• [WHAT YOU WILL DO] In the forum thread below about building bag-of-words dataframes, which keyword arguments does the asker's code pass to CountVectorizer, and with what values?
━━━━━ PASSAGE PROVIDED ━━━━━
0

I have multiple text columns. I want to use bag of words for each text column, then create a new bag of words dataframe for each text column. This is what I have:

text_df = [['text response', 'another response'], ['written responses', 'more text'], ['lots more text', 'text text']]
text_df = pd.DataFrame(text_df, columns = ['answer1', 'answer2'])

def bow (tokens, data):
    tokens = tokens.apply(nltk.word_tokenize)
    cvec = CountVectorizer(min_df=.01, ngram_range=(1,3), tokenizer=lambda doc:doc, lowercase=False)
    cvec.fit(tokens)
    cvec_counts = cvec.transform(tokens)
    cvec_counts_bow = cvec_counts.toarray()
    vocab = cvec.get_feature_names()
    bow_model = pd.DataFrame(cvec_counts_bow, columns=vocab)
    return bow_model

answers = ['answer1', 'answer2']

for a in answer_list:
    a = bow(text_df[a], a)

I want 2 dataframes, one called answer1 and one called answer2, each with their own bag of words. But, I end up with one dataframe called "a" with only bag of words for answer2.

Any ideas how to fix this?

Kim S.
  • 47
  • 5

1 Answers1

0

Please trace your code properly. You did get two data frames, but you discarded the all but the last one. You need to save them all (both):

frame_list = [bow(text_df[a], a) for a in answer_list]

Also, please note that you used a very dangerous practice: you overwrote your loop index, a, with a different value while inside the loop.

If you do want the loop format, use a different variable and save the results:

frame_list = []
for answer in answer_list:
    frame_list.append(bow(text_df[answer], answer))

Here, I use answer to iterate through the list, but the variable I change is frame_list.


update per OP comment:

See How to create variable variables. When you expect your program to dynamically modify its name space, you create a dangerous functionality -- one that usually serves no design purpose. Instead, either create a list of data (as I did in my solution), or -- if your generated names do have some significance externally -- properly treat those labels as data ... use a dict:

frame_table = {}
for idx, answer in enumerate(answer_list):
    frame_table["answer" + str(idx+1)] = (bow(text_df[answer], answer))

This will give you two dict entries, answer1 and answer2.

Prune
  • 76,765
  • 14
  • 60
  • 81
━━━━━ SOURCE DATA ━━━━━
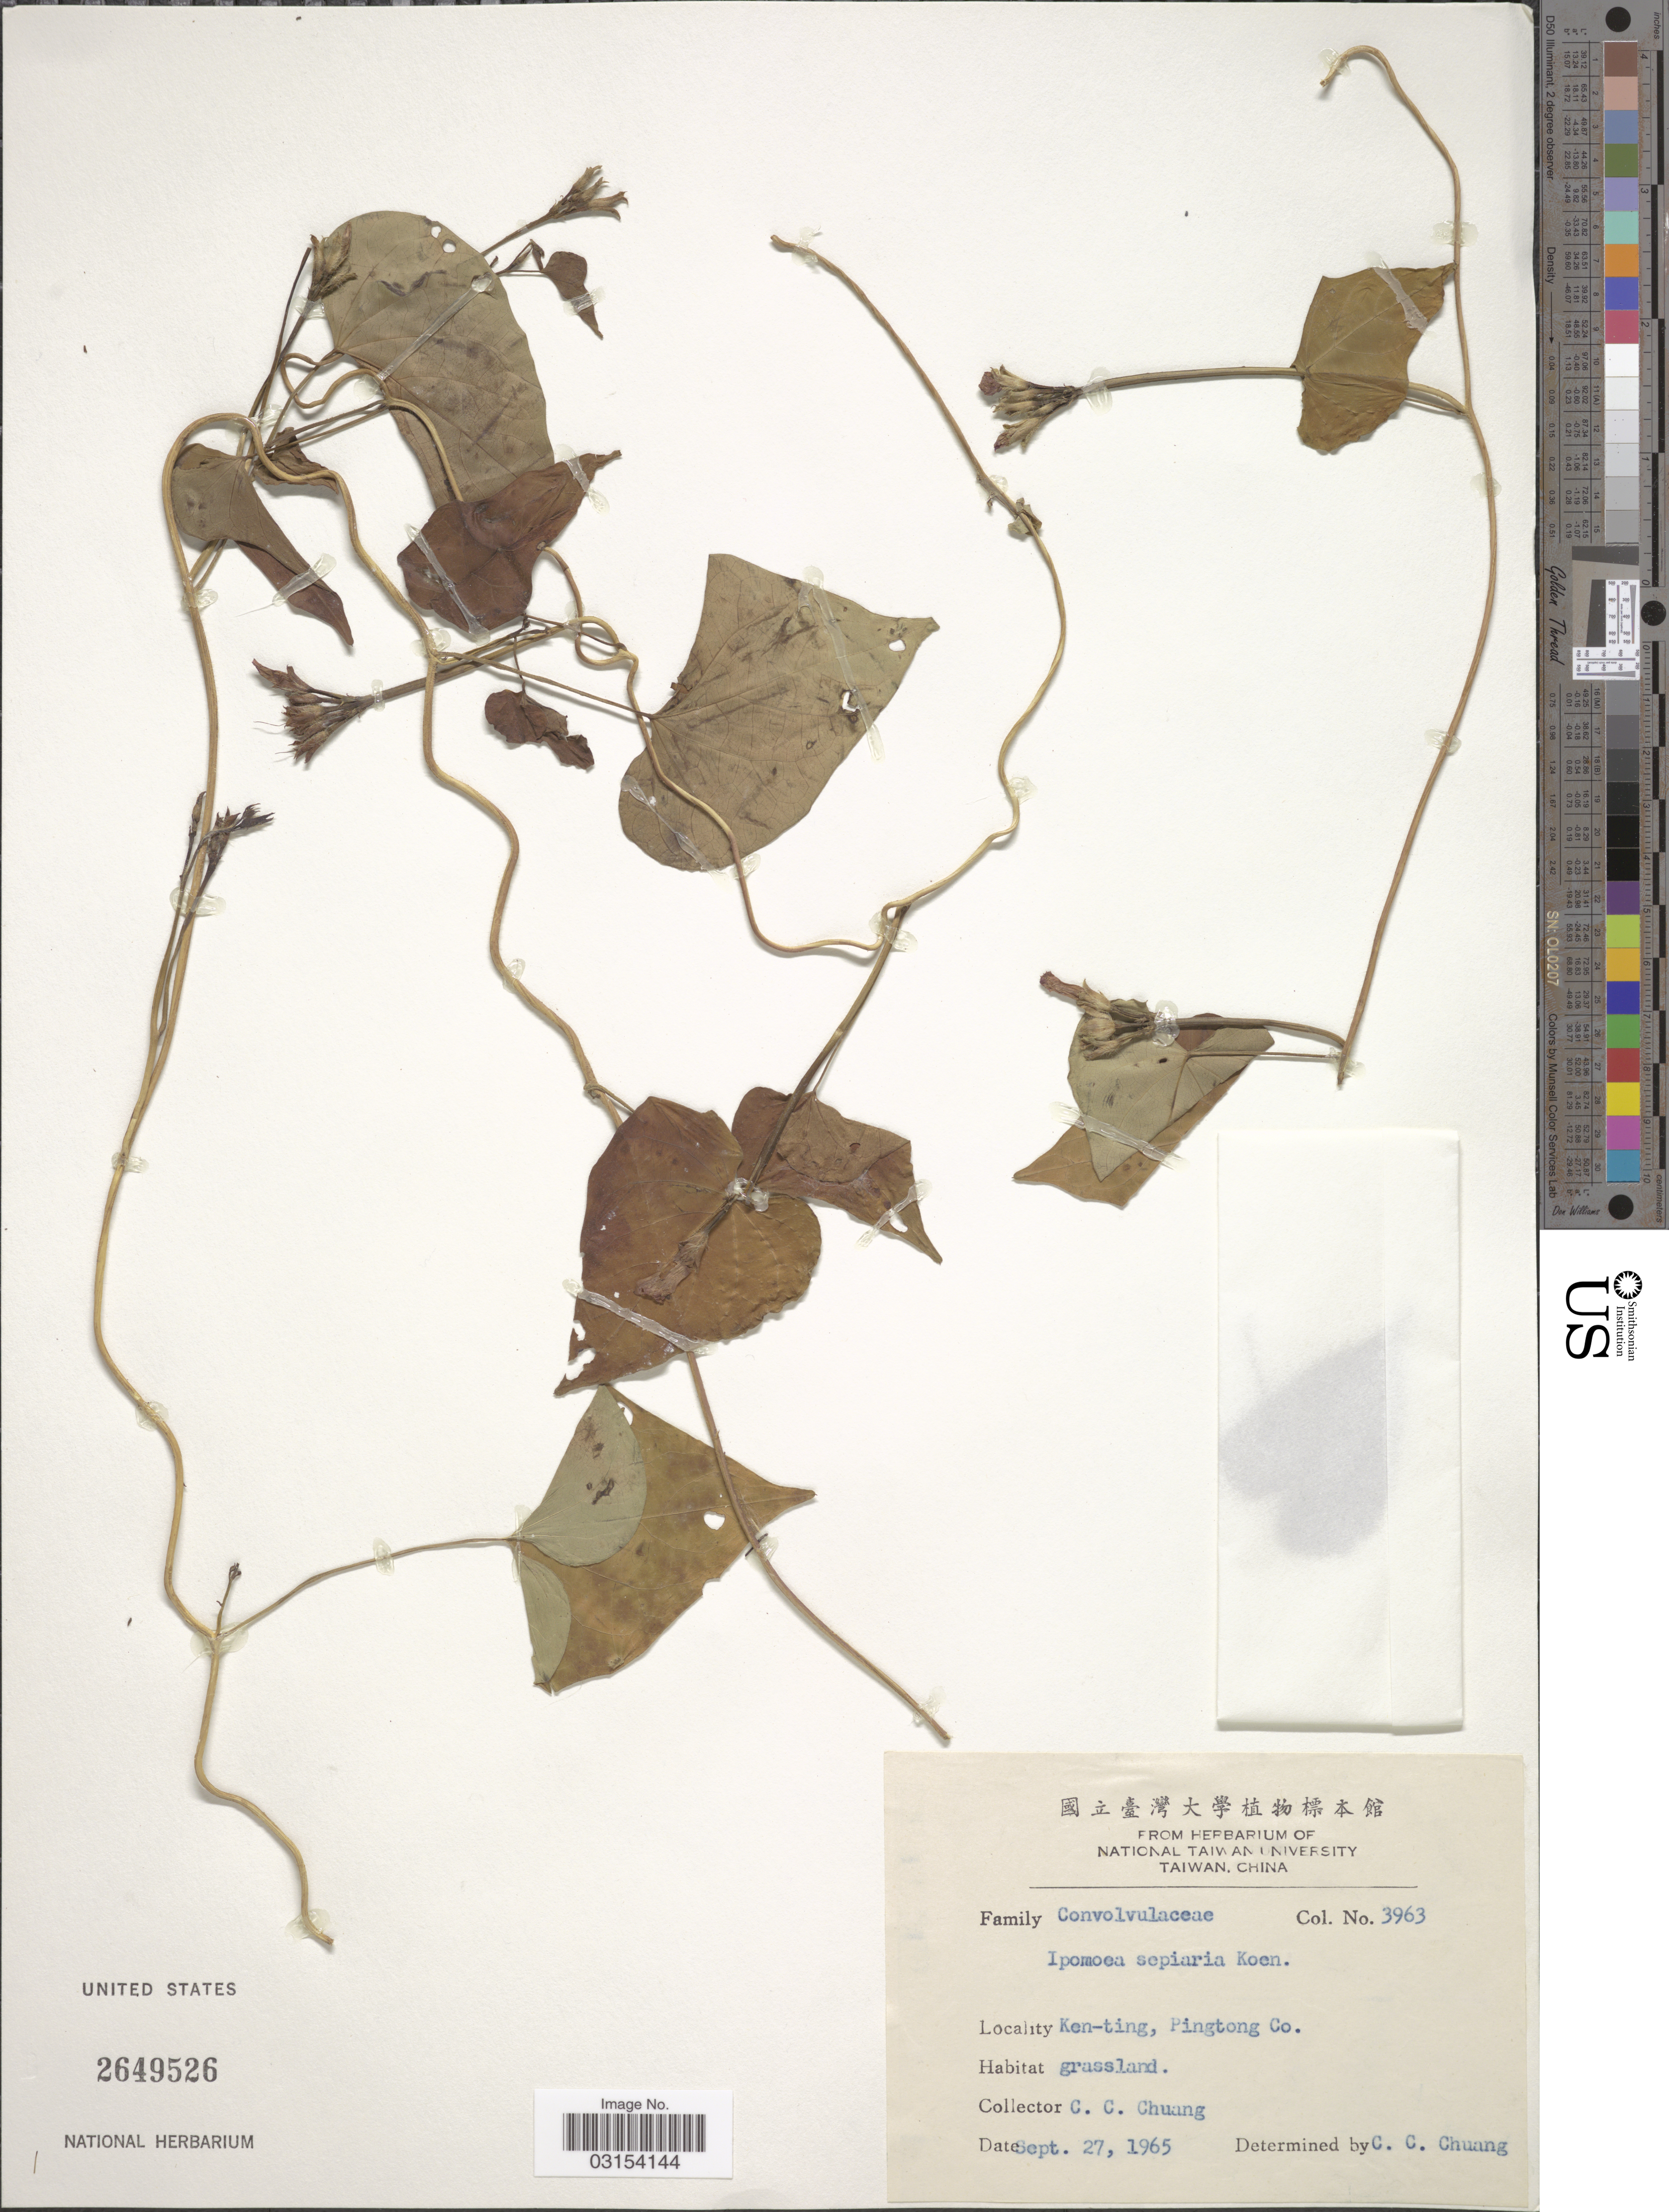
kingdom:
━━━━━
• [WRITTEN SOLUTION]
- min_df=.01
- ngram_range=(1,3)
- tokenizer=lambda doc:doc
- lowercase=False